Now she is terrified. This is too much to face. She will be consumed; she will be obliterated. Noelle withdraws again, hastily. Back within the sanctuary of the ship. Rests, regroups. Tries to regenerate herpowers, but they are badly depleted. Exhausted, at least for the time being. Rest, then. Rest. This is very difficult, very dangerous. She knows it’s unwise to continue right now. She will not attempt to go out into the Intermundium a third time that day.

They’re really and truly there,” she says. She is pale, weary, still badly off balance. It is two hours since her return from her adventure. The entire excursion had taken no more than a few minutes, apparently. It seemed like years to her. And to those waiting for her to emerge from her trance.

They are with her in the control cabin for the debriefing: Heinz, Huw, Leon, Elizabeth, Imogen, Julia. The year-captain is there too, of course. “I could feel them hovering somewhere outside the ship. Angels.”

“Angels?” Heinz asks, sounding startled. He seems uncharacteristically subdued. “Actually, literally?”

“You mean, divine beings with human form, only with wings, like in the old paintings?” Noelle says.

“And names and identities,” says Elizabeth. “Gabriel, Michael, Raphael, Azrael. God’s lieutenants.”

“I don’t know that they’re really angels,” Noelle says. “That was just the word we all started to use for them.”

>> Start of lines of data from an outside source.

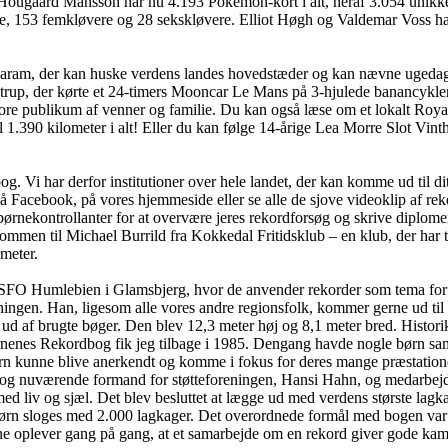
ugaard Månsson har nu 4.193 Pokémon-kort i alt, heraf 3.054 unikke. Og 
e, 153 femkløvere og 28 sekskløvere. Elliot Høgh og Valdemar Voss har
garam, der kan huske verdens landes hovedstæder og kan nævne ugedag
strup, der kørte et 24-timers Mooncar Le Mans på 3-hjulede banancykler
re publikum af venner og familie. Du kan også læse om et lokalt Roya
l 1.390 kilometer i alt! Eller du kan følge 14-årige Lea Morre Slot Vinth
 Vi har derfor institutioner over hele landet, der kan komme ud til dit
på Facebook, på vores hjemmeside eller se alle de sjove videoklip af re
nekontrollanter for at overvære jeres rekordforsøg og skrive diplomer. 
ommen til Michael Burrild fra Kokkedal Fritidsklub – en klub, der har 
ameter.
 hos SFO Humlebien i Glamsbjerg, hvor de anvender rekorder som tema 
ingen. Han, ligesom alle vores andre regionsfolk, kommer gerne ud til r
ud af brugte bøger. Den blev 12,3 meter høj og 8,1 meter bred. Histo
ørnenes Rekordbog fik jeg tilbage i 1985. Dengang havde nogle børn sam
rn kunne blive anerkendt og komme i fokus for deres mange præstation
 og nuværende formand for støtteforeningen, Hansi Hahn, og medarbejd
med liv og sjæl. Det blev besluttet at lægge ud med verdens største la
børn sloges med 2.000 lagkager. Det overordnede formål med bogen var 
e oplever gang på gang, at et samarbejde om en rekord giver gode kammer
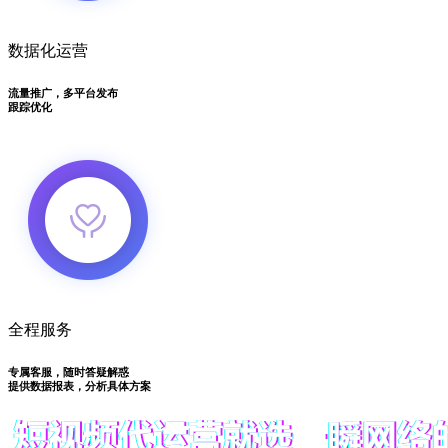
数据化运营
流量推广，多平台发布
跟踪优化
全程服务
专属客服，随时答疑解惑
提供数据报表，分析具体方案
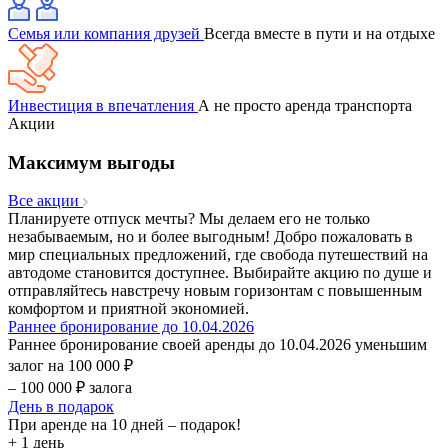
Семья или компания друзей
Всегда вместе в пути и на отдыхе
Инвестиция в впечатления
А не просто аренда транспорта
Акции
Максимум выгоды
Все акции
Планируете отпуск мечты? Мы делаем его не только
незабываемым, но и более выгодным! Добро пожаловать в
мир специальных предложений, где свобода путешествий на
автодоме становится доступнее. Выбирайте акцию по душе и
отправляйтесь навстречу новым горизонтам с повышенным
комфортом и приятной экономией.
Раннее бронирование до 10.04.2026
Раннее бронирование своей аренды до 10.04.2026 уменьшим
залог на 100 000 ₽
– 100 000 ₽ залога
День в подарок
При аренде на 10 дней – подарок!
+ 1 день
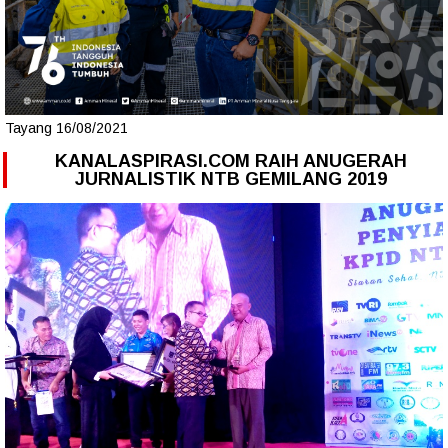
Tayang 16/08/2021
KANALASPIRASI.COM RAIH ANUGERAH
JURNALISTIK NTB GEMILANG 2019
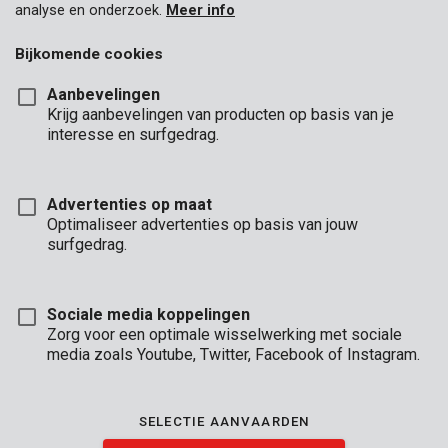
analyse en onderzoek.
Meer info
Bijkomende cookies
Aanbevelingen
Krijg aanbevelingen van producten op basis van je
interesse en surfgedrag.
Advertenties op maat
Optimaliseer advertenties op basis van jouw
surfgedrag.
Sociale media koppelingen
Zorg voor een optimale wisselwerking met sociale
media zoals Youtube, Twitter, Facebook of Instagram.
Omschrijving
Deze betonboor heeft een diameter van Ø10 mm en een lengte
SELECTIE AANVAARDEN
van 120 mm. De carbide boorpunt heeft een beitelvorm
waarmee je zeer precies kan boren in beton zonder last te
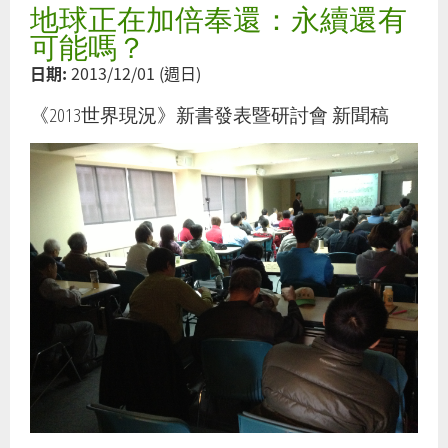
地球正在加倍奉還：永續還有
看
不
可能嗎？
到
日期:
2013/12/01 (週日)
的
傷
《2013世界現況》新書發表暨研討會 新聞稿
痕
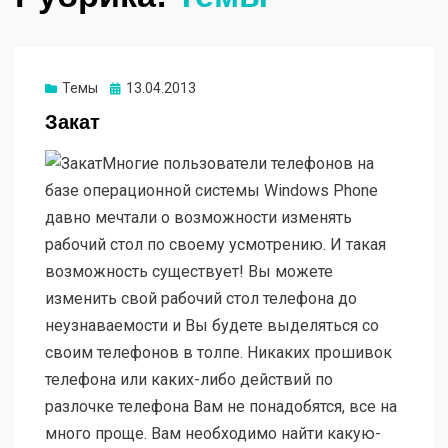
Опубликовано
Темы
13.04.2013
Закат
Многие пользователи телефонов на
базе операционной системы Windows Phone
давно мечтали о возможности изменять
рабочий стол по своему усмотрению. И такая
возможность существует! Вы можете
изменить свой рабочий стол телефона до
неузнаваемости и Вы будете выделяться со
своим телефонов в толпе. Никаких прошивок
телефона или каких-либо действий по
разлочке телефона Вам не понадобятся, все на
много проще. Вам необходимо найти какую-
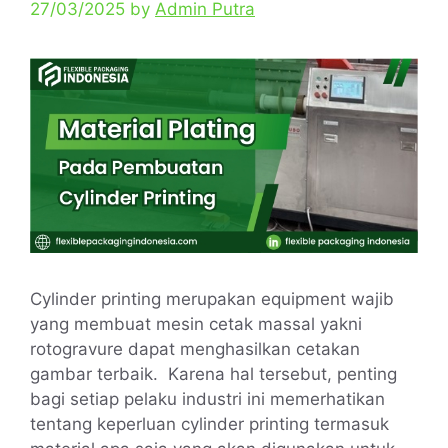
27/03/2025
by
Admin Putra
Cylinder printing merupakan equipment wajib
yang membuat mesin cetak massal yakni
rotogravure dapat menghasilkan cetakan
gambar terbaik. Karena hal tersebut, penting
bagi setiap pelaku industri ini memerhatikan
tentang keperluan cylinder printing termasuk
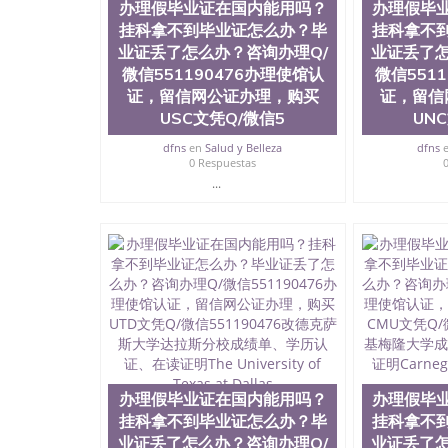
办理假毕业证在国内能用吗？
办理假毕
护理学院、科学学院等。学校的教育学院排名在
挂科拿不到毕业证怎么办？毕
挂科拿不
约大学为学生们提供本科、硕士及博士学位。学
程、经济、医学、护理、文学、音乐、生物学、
业证丢了怎么办？咨询办理Q/
业证丢了怎
制、历史、电气工程、生物工程、建筑设计、工
微信551190476办理使馆认
微信551
学、化学、英语、社会科学、心理学、戏剧、市
证，留信网公证办理，购买
证，留信
科、金融专业 1、客户提供相关材料，确定客户
USC文凭Q/微信5
UN
料； 3、留服注册申请账号，付定金； 4、预
5、等待结果，完成结果书留服直接邮寄给客户 
dfns
en
Salud y Belleza
dfns
毕业证成绩单所使用的材料，尺寸大小，防伪结构
0 Respuestas
烫金烫银复合重叠。 文字图案浮雕，激光镭射
...
得到了广大海外客户群体的认可，同时和海外学
（毕业证，成绩单，资格证，学生卡，结业证，
够在时间掌握的海外学历文凭的样版，尺寸大小
以求达到客户的需求。 我们的优势： 我们在保
优化，为您倾情诠释什么是高性价比。 咨询顾问：Sam q
成绩单、教育部认证,录取通知书，雅思，留学回
公司专业制作、办理、仿制、成绩单文凭、改成
文凭、假文凭假毕业证假学历书制作、假制作、
认证、留服认证、使馆认证、使馆证明、使馆留
认证、留学生学历认证、留学生学位认证、英国
办理假毕业证在国内能用吗？
办理假毕
历、新西兰学历认证等q:551190476 微信：55119
挂科拿不到毕业证怎么办？毕
挂科拿不
University）圣何塞州立大学毕业证（San Jose St
业证丢了怎么办？咨询办理Q/
业证丢了怎
University）圣何塞州立大学成绩单（San Jose Sta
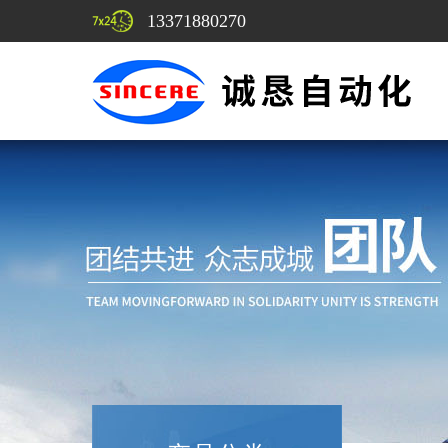
13371880270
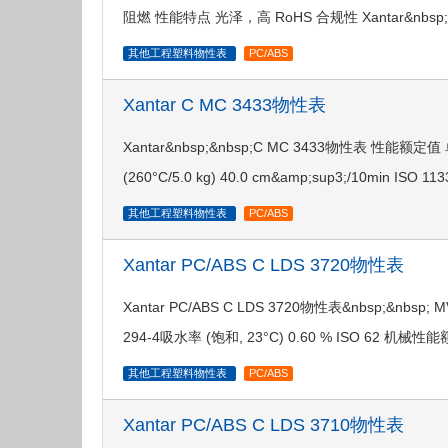
阻燃 性能特点 光泽，高 RoHS 合规性 Xantar&nbsp;&
其他工程塑料物性表
PC/ABS
Xantar C MC 3433物性表
Xantar&nbsp;&nbsp;C MC 3433物性表 性能额定
(260°C/5.0 kg) 40.0 cm&amp;sup3;/10min ISO 
其他工程塑料物性表
PC/ABS
Xantar PC/ABS C LDS 3720物性表
Xantar PC/ABS C LDS 3720物性表&nbsp;&nbsp; MV
294-4吸水率 (饱和, 23°C) 0.60 % ISO 62 
其他工程塑料物性表
PC/ABS
Xantar PC/ABS C LDS 3710物性表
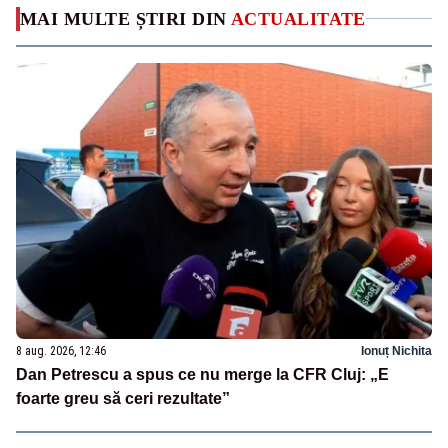
MAI MULTE ȘTIRI DIN
ACTUALITATE
8 aug. 2026, 12:46
Ionuț Nichita
Dan Petrescu a spus ce nu merge la CFR Cluj: „E
foarte greu să ceri rezultate”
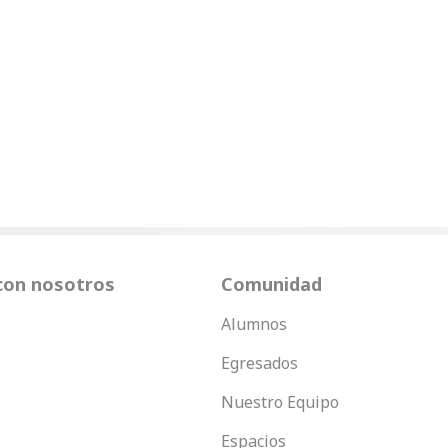
con nosotros
Comunidad
Alumnos
Egresados
Nuestro Equipo
Espacios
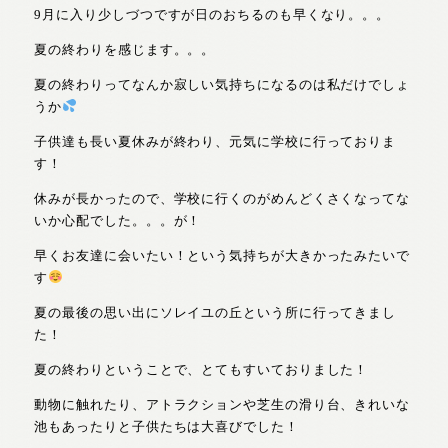
9月に入り少しづつですが日のおちるのも早くなり。。。
夏の終わりを感じます。。。
夏の終わりってなんか寂しい気持ちになるのは私だけでしょ
うか
子供達も長い夏休みが終わり、元気に学校に行っておりま
す！
休みが長かったので、学校に行くのがめんどくさくなってな
いか心配でした。。。が！
早くお友達に会いたい！という気持ちが大きかったみたいで
す
夏の最後の思い出にソレイユの丘という所に行ってきまし
た！
夏の終わりということで、とてもすいておりました！
動物に触れたり、アトラクションや芝生の滑り台、きれいな
池もあったりと子供たちは大喜びでした！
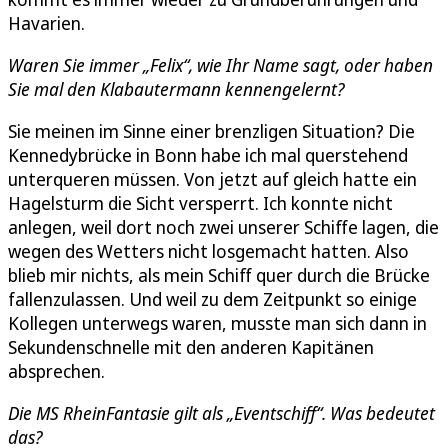
Havarien.
Waren Sie immer „Felix“, wie Ihr Name sagt, oder haben
Sie mal den Klabautermann kennengelernt?
Sie meinen im Sinne einer brenzligen Situation? Die
Kennedybrücke in Bonn habe ich mal querstehend
unterqueren müssen. Von jetzt auf gleich hatte ein
Hagelsturm die Sicht versperrt. Ich konnte nicht
anlegen, weil dort noch zwei unserer Schiffe lagen, die
wegen des Wetters nicht losgemacht hatten. Also
blieb mir nichts, als mein Schiff quer durch die Brücke
fallenzulassen. Und weil zu dem Zeitpunkt so einige
Kollegen unterwegs waren, musste man sich dann in
Sekundenschnelle mit den anderen Kapitänen
absprechen.
Die MS RheinFantasie gilt als „Eventschiff“. Was bedeutet
das?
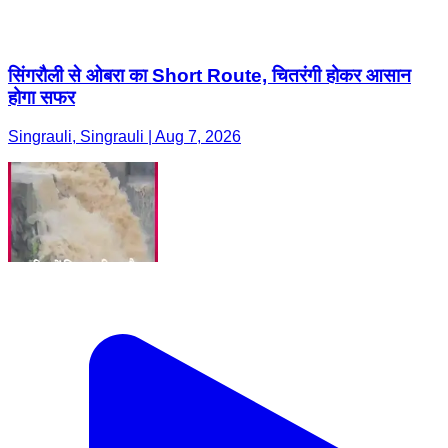
सिंगरौली से ओबरा का Short Route, चितरंगी होकर आसान
होगा सफर
Singrauli, Singrauli | Aug 7, 2026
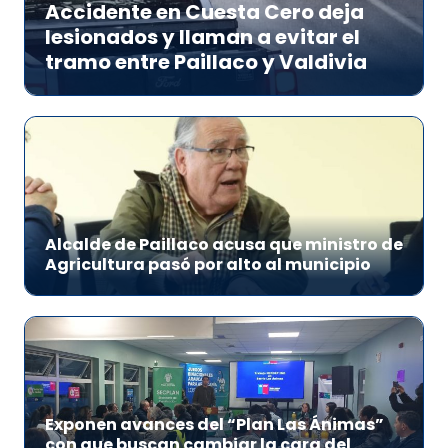
Accidente en Cuesta Cero deja
lesionados y llaman a evitar el
tramo entre Paillaco y Valdivia
Alcalde de Paillaco acusa que ministro de
Agricultura pasó por alto al municipio
Exponen avances del “Plan Las Ánimas”
con que buscan cambiar la cara del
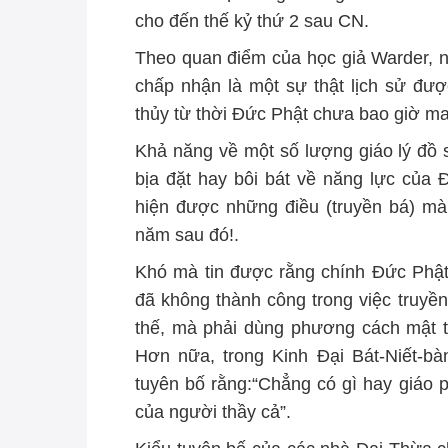
cho đến thế kỷ thứ 2 sau CN.
Theo quan điểm của học giả Warder, n
chấp nhận là một sự thật lịch sử được
thủy từ thời Đức Phật chưa bao giờ man
Khả năng về một số lượng giáo lý đồ 
bịa đặt hay bôi bát về năng lực của
hiện được những điều (truyền bá) m
năm sau đó!.
Khó mà tin được rằng chính Đức Phật
đã không thành công trong việc truyền
thế, mà phải dùng phương cách mật t
Hơn nữa, trong Kinh Đại Bát-Niết-bà
tuyên bố rằng:“Chẳng có gì hay giáo 
của người thầy cả”.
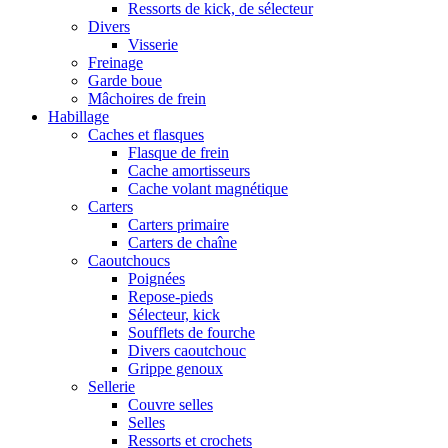
Ressorts de kick, de sélecteur
Divers
Visserie
Freinage
Garde boue
Mâchoires de frein
Habillage
Caches et flasques
Flasque de frein
Cache amortisseurs
Cache volant magnétique
Carters
Carters primaire
Carters de chaîne
Caoutchoucs
Poignées
Repose-pieds
Sélecteur, kick
Soufflets de fourche
Divers caoutchouc
Grippe genoux
Sellerie
Couvre selles
Selles
Ressorts et crochets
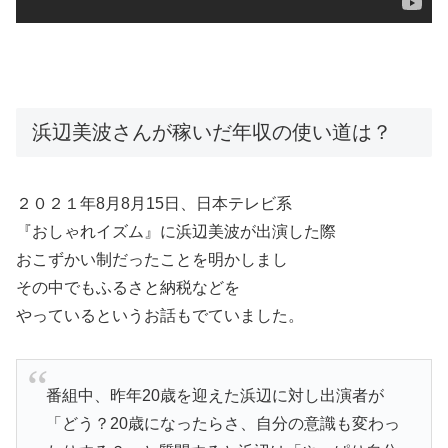
浜辺美波さんが稼いだ年収の使い道は？
２０２１年8月8月15日、日本テレビ系
『おしゃれイズム』に浜辺美波が出演した際
おこずかい制だったことを明かしまし
その中でもふるさと納税などを
やっているというお話もでていました。
番組中、昨年20歳を迎えた浜辺に対し出演者が
「どう？20歳になったらさ、自分の意識も変わっ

“And surely you must know that I was just using the word lightly,” Heinz says. “It was only a hypothesis, a thought-experiment, when I talked about angels. I never seriously believed there was any kind of intelligence out there, let alone angels. You say you sawsomething, though.”

There are frowns. It is strange to speak of Noelle as “seeing” anything. But who knows what sort of sense-equivalents she experiences through her mind-powers?

“Felt,” says Noelle. “Didn’t see.”

“And were they really angels or weren’t they?” Heinz asks.

Noelle smiles faintly, shakes her head. “How would I know? But I don’t think they were, not literal angels. I told you, I didn’t see anything. But I felt them. Forces. Immense nodes of power, each one revolving on its own axis. If that’s what angels are, then the presence of angels is what I felt.”

“Forces,” Elizabeth says. “I wonder, is that one of the categories of angels?” She counts on her fingers. “Choirs, Thrones, Dominations, Princedoms, Virtues, Powers — Powers, that would be just about the same as Forces—”

The year-captain leans forward and says quietly to Noelle, “Are you able to give us any kind of description in words of what you experienced?”

“No.”

“How far from the ship were you when you began to perceive them?”

“I can’t tell you that, either. Nothing makes sense out there. Certainly not distance. It’s all just one infinite featureless gray blur, just like what you say you see through the viewplate, but going on and on and on.”

“Did they seem relatively close, at least?” he asks.

Noelle turns the palms of her hands upward and outward, a gesture signifying helplessness. “I can’t say. There’s nothing like ‘close’ or ‘far’ out there. Everything is the same distance from everything else. I don’t know whether I was in the tube or out of it when I saw them.”